Benedict Andrews

Gastregisseur
Der in Reykjavik lebende Benedict Andrews gehört mittlerweile zu einem der gefragtesten australischen Theaterregisseure seiner Generation. Sein gemeinsam mit Tom Wright adaptierter Shakespeare-Zyklus The War of the Roses mit Cate Blanchett und der Sydney Theatre Company war 2009 ein Höhepunkt auf den Festivals in Sydney und Perth. 2009 gewann die Produktion sechs Helpmann Awards, darunter die Auszeichnungen für das beste Stück und die besteTheaterregie, sowie fünf Sydney Theatre Awards für die beste Regie und die beste Mainstage-Produktion. 2011 wurde er für seine Inszenierung von Botho Strauss’ Groß und Klein mit einem weiteren Helpmann Award für die beste Regie ausgezeichnet. Cate Blanchett gewann dabei für ihre Rolle als Lotte einen Helmpann Award als beste Darstellerin. 2012 wurde Groß und Klein an den Bühnen des Théâtre de la Ville (Paris), des Barbican (London) und der Ruhrfestspiele (Recklingshausen) begeistert aufgenommen. 2013 führte Benedict Andrews Regie bei Jean Genets Die Zofen mit der Sidney Theatre Company und Cate Blanchett und Isabelle Huppert in den Hauptrollen. 2012 inszenierte er Le nozze di Figaro an der Opera Australia, anschließend folgten sein eigenes Stück Every Breath für das Belvior St Theatre, Detlev Glanerts Oper Caligula für die English National Opera, eine eigene Bearbeitung von Drei Schwestern für das Young Vic und Macbeth für das National Theatre of Iceland. Für Drei Schwestern gewann er 2012 den London Critics Circle Award für die beste Regie, Macbeth wurde im selben Jahr als beste Theaterproduktion bei den Icelandic Gríman Awards ausgezeichnet und Caligula als beste neue Opernproduktion für einen Olivier-Award nominiert. Weitere Regiearbeiten Benedict Andrews für die Sydney Theatre Company sind The City,The Season at Sarsaparilla, Julius Caesar, Far Away, Endspiel, Life is a Dream, Old Masters, Drei Schwestern, La Dispute, Mr Kolpert, Attempts on Her Life und Fireface. Für das Belvior inszenierte er Die Möwe, Wer hat Angst vor Virginia Woolf?, Die Stühle, Ein Sommernachtstraum, die Dreigroschenoper und Maß für Maß, das bei den Sydney Theatre Awards 2010 für die beste Regie, das beste Bühnendesign und als beste Mainstage-Produktion ausgezeichnet wurde.

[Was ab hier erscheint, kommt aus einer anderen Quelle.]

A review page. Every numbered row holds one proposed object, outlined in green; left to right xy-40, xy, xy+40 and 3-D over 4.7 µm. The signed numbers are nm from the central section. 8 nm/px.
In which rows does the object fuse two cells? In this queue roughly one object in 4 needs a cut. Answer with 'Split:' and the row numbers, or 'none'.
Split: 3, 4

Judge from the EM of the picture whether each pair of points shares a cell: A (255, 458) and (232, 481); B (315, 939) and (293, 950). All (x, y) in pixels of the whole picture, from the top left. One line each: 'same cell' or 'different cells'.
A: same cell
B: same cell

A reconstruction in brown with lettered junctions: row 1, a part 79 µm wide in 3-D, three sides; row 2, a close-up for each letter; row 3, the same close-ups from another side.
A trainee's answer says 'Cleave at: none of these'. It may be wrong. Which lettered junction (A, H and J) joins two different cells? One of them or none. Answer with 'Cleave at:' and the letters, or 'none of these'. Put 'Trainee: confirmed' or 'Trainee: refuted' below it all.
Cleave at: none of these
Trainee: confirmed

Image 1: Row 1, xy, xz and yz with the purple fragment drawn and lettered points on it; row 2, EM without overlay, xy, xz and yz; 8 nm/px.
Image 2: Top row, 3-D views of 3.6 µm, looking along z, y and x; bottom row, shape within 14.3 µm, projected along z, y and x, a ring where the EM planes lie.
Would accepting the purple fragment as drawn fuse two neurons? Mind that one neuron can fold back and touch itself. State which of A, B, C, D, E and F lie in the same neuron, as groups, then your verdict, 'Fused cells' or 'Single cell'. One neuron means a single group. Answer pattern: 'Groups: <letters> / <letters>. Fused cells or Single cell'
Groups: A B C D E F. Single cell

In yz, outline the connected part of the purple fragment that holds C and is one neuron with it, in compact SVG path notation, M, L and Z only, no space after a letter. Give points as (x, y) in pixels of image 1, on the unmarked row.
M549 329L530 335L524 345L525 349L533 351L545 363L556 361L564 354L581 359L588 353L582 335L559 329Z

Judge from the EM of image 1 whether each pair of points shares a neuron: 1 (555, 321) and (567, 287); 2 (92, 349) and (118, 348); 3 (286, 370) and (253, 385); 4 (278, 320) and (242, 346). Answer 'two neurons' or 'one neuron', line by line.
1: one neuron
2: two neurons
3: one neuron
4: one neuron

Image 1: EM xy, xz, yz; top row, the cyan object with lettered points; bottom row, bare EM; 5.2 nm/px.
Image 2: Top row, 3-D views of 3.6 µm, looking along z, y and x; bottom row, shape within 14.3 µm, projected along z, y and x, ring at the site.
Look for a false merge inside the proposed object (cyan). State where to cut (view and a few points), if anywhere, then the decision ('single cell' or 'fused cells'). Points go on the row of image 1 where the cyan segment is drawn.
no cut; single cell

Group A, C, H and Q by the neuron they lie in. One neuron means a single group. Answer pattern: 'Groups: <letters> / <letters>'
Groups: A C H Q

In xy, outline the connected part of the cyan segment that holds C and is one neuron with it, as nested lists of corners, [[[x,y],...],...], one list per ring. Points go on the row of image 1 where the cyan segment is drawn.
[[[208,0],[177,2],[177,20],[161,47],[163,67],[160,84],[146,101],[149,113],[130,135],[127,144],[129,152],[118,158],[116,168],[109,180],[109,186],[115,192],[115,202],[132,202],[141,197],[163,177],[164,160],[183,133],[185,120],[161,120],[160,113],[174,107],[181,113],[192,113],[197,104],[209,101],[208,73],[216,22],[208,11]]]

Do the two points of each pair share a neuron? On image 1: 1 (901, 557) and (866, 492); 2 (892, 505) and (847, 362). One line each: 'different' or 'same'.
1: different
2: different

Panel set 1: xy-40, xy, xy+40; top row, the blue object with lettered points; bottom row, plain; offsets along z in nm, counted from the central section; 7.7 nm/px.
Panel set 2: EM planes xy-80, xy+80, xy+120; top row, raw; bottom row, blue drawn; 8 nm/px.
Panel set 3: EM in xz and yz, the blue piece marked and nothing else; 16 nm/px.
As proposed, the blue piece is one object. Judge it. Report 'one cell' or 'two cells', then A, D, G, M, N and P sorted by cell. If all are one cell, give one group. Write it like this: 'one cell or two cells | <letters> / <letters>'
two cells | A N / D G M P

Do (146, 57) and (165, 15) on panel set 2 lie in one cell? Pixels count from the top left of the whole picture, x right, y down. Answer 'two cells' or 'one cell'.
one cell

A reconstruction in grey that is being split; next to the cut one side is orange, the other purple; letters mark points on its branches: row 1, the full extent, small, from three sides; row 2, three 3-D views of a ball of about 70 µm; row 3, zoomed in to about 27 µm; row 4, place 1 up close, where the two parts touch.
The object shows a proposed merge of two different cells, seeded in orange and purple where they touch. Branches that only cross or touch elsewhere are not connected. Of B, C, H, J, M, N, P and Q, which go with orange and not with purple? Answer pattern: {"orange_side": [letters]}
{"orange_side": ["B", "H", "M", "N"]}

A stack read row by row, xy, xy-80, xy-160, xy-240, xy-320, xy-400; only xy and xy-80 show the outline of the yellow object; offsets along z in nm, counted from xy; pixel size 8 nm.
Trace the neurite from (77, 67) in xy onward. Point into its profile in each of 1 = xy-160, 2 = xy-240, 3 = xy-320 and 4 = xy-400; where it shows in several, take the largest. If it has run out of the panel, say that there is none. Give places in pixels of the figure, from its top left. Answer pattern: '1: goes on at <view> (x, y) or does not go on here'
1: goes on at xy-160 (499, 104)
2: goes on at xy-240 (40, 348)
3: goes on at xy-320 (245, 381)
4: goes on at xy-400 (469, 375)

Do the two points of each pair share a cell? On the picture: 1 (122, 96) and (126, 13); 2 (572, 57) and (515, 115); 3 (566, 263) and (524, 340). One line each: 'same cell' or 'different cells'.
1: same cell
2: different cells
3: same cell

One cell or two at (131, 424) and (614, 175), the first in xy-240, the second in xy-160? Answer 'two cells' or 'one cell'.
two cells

Zu Benedict Andrews anderen internationalen Produktionen gehören Gerettet, Endstation Sehnsucht, Der Hund, die Nacht und das Messer, Gesäubert, Betrunken genug zu sagen Ich liebe Dich?, Stoning Mary, Der Hässliche und Blackbird an der Berliner Schaubühne am Lehniner Platz, Jonathan Mills’ und Dorothy Porters Oper The Eternity Man am Almeida Theatre London, Monteverdis Rückkehr des Ulysses am Young Vic in London, eine Koproduktion mit der English National Opera, sowie die Produktion König Lear am National Theatre of Iceland in Reykjavik, die sechs Gríman Awards gewann, darunter für die beste Regie und das beste Stück des Jahres.

Andere seiner Regiearbeiten sind Moving Target (Malthouse/Adelaide Festival/Sydney Opera House), Eldorado (Malthouse), Ur/faust (Weimar 99/Adelaide Festival), Closer (State Theatre South Australia), A Dream Play und Mojo (Brink Productions), Wounds to the Face and Storm from Paradise (Blueprint).

Von 2000 bis 2003 war Benedict Hausregisseur der Sydney Theatre Company, 1997 war er künstlerischer Leiter der State Theatre Company of South Australia am Magpie 2 Theatre, wo er Features of Blown Youth, Mercedes und In der Einsamkeit der Baumwollfelder inszenierte. 2008 gewann er den Green Room Award für die beste Regie für The Season at Sarsaparilla, 2005 den Sydney Myer Performing Arts Award, 2000 den Helpmann Award für La Dispute, und war 1998 Stipendiat der Gloria Payten and Gloria Dawn Foundation. Zu Benedict Andrews Bühnenadaptionen gehören u.a. Die Zofen mit Andrew Upton, The War of the Roses mit Tom Wright, Life is a Dream und Drei Schwestern mit Beatrix Christian (2001) und eigene Bearbeitungen vonTschechows Die Möwe und Drei Schwestern (2012). Sein Stück Every Breath wurde ins Deutsche, Portugiesische und Spanische übersetzt.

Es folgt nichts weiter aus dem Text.